Statutory restrictions on disclosing information about patients
Gender Recognition Act 2004 (UK)
Section 22 of the Act makes it an offence to disclose ‘protected information’ when that information is acquired in an official capacity. ‘Protected information’ is defined as information about a person’s application for gender recognition and a person’s gender history after that person has changed gender under the Act. Section 22 also sets out a series of exceptions where disclosure is considered to be justified. These are further expanded and clarified by The Gender Recognition (Disclosure of Information) (England, Wales and Northern Ireland) Order 2005 and The Gender Recognition (Disclosure of Information) (Scotland) Order 2005.

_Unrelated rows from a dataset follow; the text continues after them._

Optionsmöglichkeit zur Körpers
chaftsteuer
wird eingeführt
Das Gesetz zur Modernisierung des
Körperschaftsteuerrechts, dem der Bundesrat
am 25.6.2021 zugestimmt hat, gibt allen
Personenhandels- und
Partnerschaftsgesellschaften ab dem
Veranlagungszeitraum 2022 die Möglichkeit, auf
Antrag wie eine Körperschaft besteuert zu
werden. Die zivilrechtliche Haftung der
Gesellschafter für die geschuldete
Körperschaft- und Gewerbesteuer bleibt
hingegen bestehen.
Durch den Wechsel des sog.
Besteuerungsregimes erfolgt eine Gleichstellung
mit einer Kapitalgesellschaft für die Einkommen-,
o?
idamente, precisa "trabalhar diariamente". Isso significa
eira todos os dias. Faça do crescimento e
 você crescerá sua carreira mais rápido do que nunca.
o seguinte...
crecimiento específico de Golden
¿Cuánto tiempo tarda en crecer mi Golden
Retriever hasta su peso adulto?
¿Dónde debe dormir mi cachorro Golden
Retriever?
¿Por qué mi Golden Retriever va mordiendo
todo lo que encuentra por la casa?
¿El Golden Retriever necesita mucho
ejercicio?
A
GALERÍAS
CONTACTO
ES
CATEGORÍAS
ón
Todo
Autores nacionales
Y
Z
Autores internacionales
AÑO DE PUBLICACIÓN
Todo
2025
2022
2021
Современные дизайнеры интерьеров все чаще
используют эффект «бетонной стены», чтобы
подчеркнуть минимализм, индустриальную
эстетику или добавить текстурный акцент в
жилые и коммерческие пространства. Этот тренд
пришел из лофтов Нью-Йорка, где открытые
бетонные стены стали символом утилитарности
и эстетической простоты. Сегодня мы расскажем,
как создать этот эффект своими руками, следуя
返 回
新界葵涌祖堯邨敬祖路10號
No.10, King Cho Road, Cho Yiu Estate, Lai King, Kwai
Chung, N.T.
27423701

Human Fertilisation and Embryology Act 1990 (UK)
Section 33A protects the confidentiality of information kept by clinics and the Human Fertilisation and Embryology Authority. Information may be accessed or disclosed only in the specific circumstances set out in the Act. Disclosing information that identifies the patient in other circumstances without the patient’s prior consent is a criminal offence.
The National Health Service (Venereal Diseases) Regulations 1974 (Wales) and the NHS Trusts and Primary Care Trusts (Sexually Transmitted Diseases) Directions 2000 (England)
These regulations provide that any information capable of identifying an individual who is examined or treated for any sexually transmitted disease, including HIV, shall not be disclosed, other than to a medical practitioner in connection with the treatment of the individual in relation to that disease or for the prevention of the spread of the disease.